"Liberté" ou "droit" à l'IVG: qu'est ce que ça change?

Emmanuel Macron veut sanctuariser la "liberté garantie" des femmes à recourir à l'interruption volontaire de grossesse: en quoi cette formulation, compromis politique retenu dans le texte qui a passé une première étape à l'Assemblée mercredi, diffère-t-elle...

L'Assemblée nationale lors d'une séance de questions au gouvernement, le 24 octobre 2023 à Paris © Thomas SAMSON
L'Assemblée nationale lors d'une séance de questions au gouvernement, le 24 octobre 2023 à Paris © Thomas SAMSON

Emmanuel Macron veut sanctuariser la "liberté garantie" des femmes à recourir à l'interruption volontaire de grossesse: en quoi cette formulation, compromis politique retenu dans le texte qui a passé une première étape à l'Assemblée mercredi, diffère-t-elle d'un "droit à l'IVG" préconisé par les féministes?

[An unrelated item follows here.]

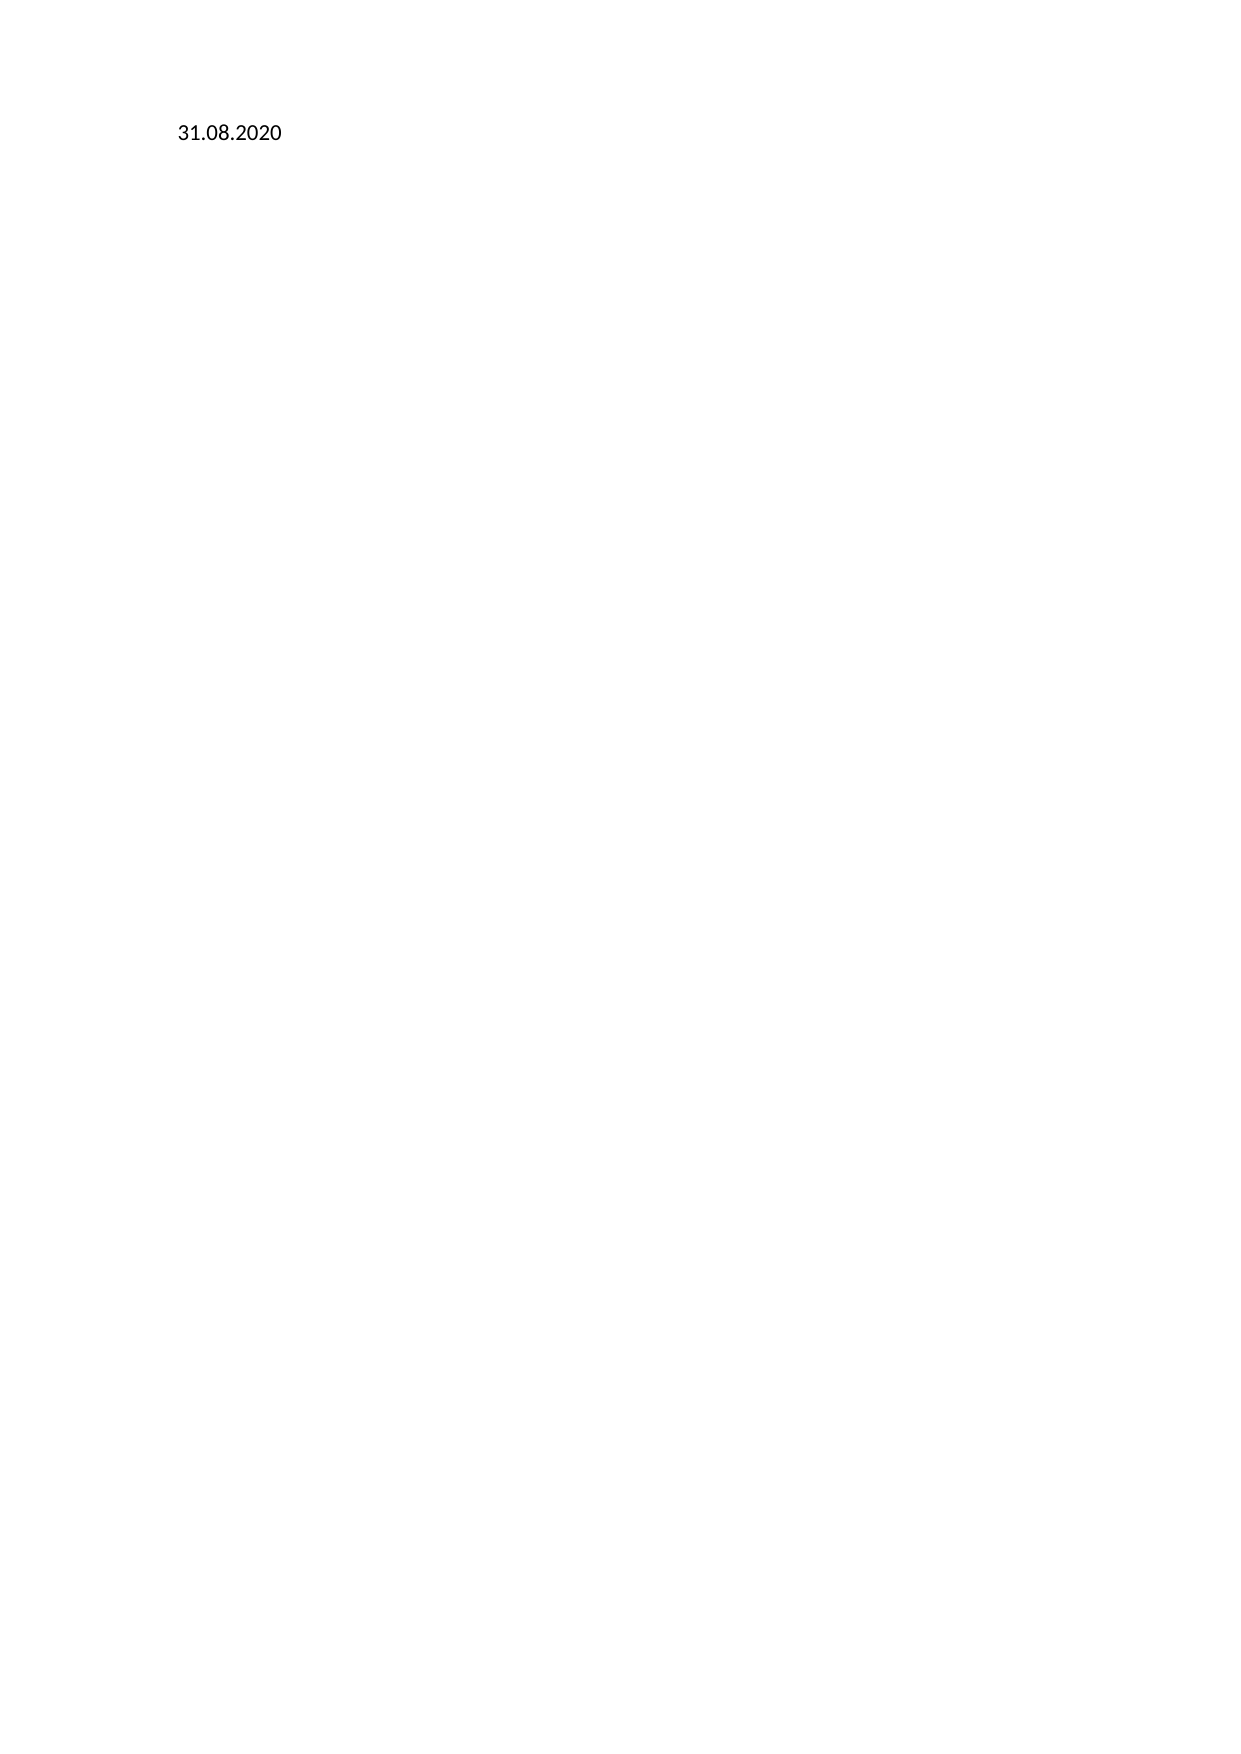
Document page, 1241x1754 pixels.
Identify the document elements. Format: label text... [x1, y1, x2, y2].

text 31.08.2020 [177, 118, 1152, 146]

Pourquoi la "liberté garantie"?

Le projet de loi prévoit d'insérer à l’article 34 de la Constitution que "la loi détermine les conditions dans lesquelles s'exerce la liberté garantie à la femme d’avoir recours à une interruption volontaire de grossesse".

Avec la formule "liberté garantie", l'exécutif tente de trouver une voie médiane entre l'Assemblée, qui avait adopté fin 2022 un texte LFI pour garantir "l'effectivité et l'égal accès au droit à l'IVG", et le Sénat, qui avait adopté une version modifiée évoquant la "liberté de la femme de mettre fin à sa grossesse".

Dans son avis sur le projet de loi constitutionnelle du 12 décembre, le Conseil d'Etat considère que "la consécration d'un droit à recourir à l'interruption volontaire de grossesse n'aurait pas une portée différente de la proclamation d'une liberté".

"Le mot +garanti+ vise à créer un bouclier protecteur qui protège le droit à l'IVG tel qu'il est défini aujourd'hui (délais, remboursements...)", a indiqué à l'AFP le rapporteur du texte Guillaume Gouffier-Valente (Renaissance).

Qu'en pensent les associations féministes?

Elles réclamaient initialement un "droit à l'IVG" mais elles acceptent le compromis comme "le seul chemin possible vers un vote", selon la Fondation des Femmes.

L'avis du Conseil d'Etat les a "rassurées" car "il donne aux termes +liberté+ et +droit+ la même valeur constitutionnelle", précise Albane Gaillot, chargée de plaidoyer au Planning familial. Le mot "garanti" est une demande des féministes "pour donner plus de poids", ajoute-t-elle.

"Plus qu'un symbole, c'est une garantie contre un retour en arrière", souligne-t-elle, jugeant que l'IVG devient un "droit fondamental". 

"Une femme qui aura des difficultés dans son département à obtenir une IVG pourra même se prévaloir de l'inscription de l'IVG dans la Constitution pour saisir le tribunal administratif", conclut-elle.

Que disent les opposants?

Pour Alliance Vita, au contraire, "inscrire l’avortement dans la Constitution menace gravement d’autres libertés". L'association anti-IVG craint que cela pourrait ouvrir la voie "à terme" à une "suppression par le législateur de la clause de conscience des soignants sur l’IVG, ou encore des délais limitant l'avortement".

Une assurance pour l'avenir?

La formulation retenue "signifie qu'aucune loi ne pourra dire explicitement que la femme n'a pas la liberté de recourir à l'IVG", selon Laureline Fontaine, professeure de droit constitutionnel à la Sorbonne Nouvelle Paris 3.

Mais "le texte ne dit rien sur les conditions dans lesquelles cette liberté s'exerce. C'est à la loi de le dire", rappelle-t-elle.

Toutefois, selon les constitutionnalistes, tout dépendra de l'interprétation du Conseil constitutionnel s'il doit se prononcer sur une loi sur l'IVG.

"Cela augmente les chances que, si demain une majorité parlementaire défavorable à l'IVG tente d'en changer les conditions - délai, remboursement -, le Conseil constitutionnel se sente fondé à censurer cette loi. Mais on ne peut pas dire avec certitude qu'il le ferait", décrypte Stéphanie Hennette-Vauchez, professeure de droit public à l'université Paris Nanterre.

"Si une loi change les délais légaux pour une IVG, le Conseil constitutionnel pourrait la juger conforme. Mais il pourrait aussi dire qu'elle n'est pas conforme, en argumentant qu'à l’époque où la Constitution a été modifiée, le délai était de 14 semaines", confirme Mme Fontaine.

"Pour cela, il pourra regarder les débats au Parlement pour saisir quelle était l'intention du Constituant: s'il entendait par exemple maintenir les conditions dans lesquelles l'IVG est pratiquée aujourd'hui", poursuit-elle. Le "constituant" étant en l'occurrence les parlementaires qui seront réunis en Congrès, début mars si est respecté le calendrier espéré par Emmanuel Macron.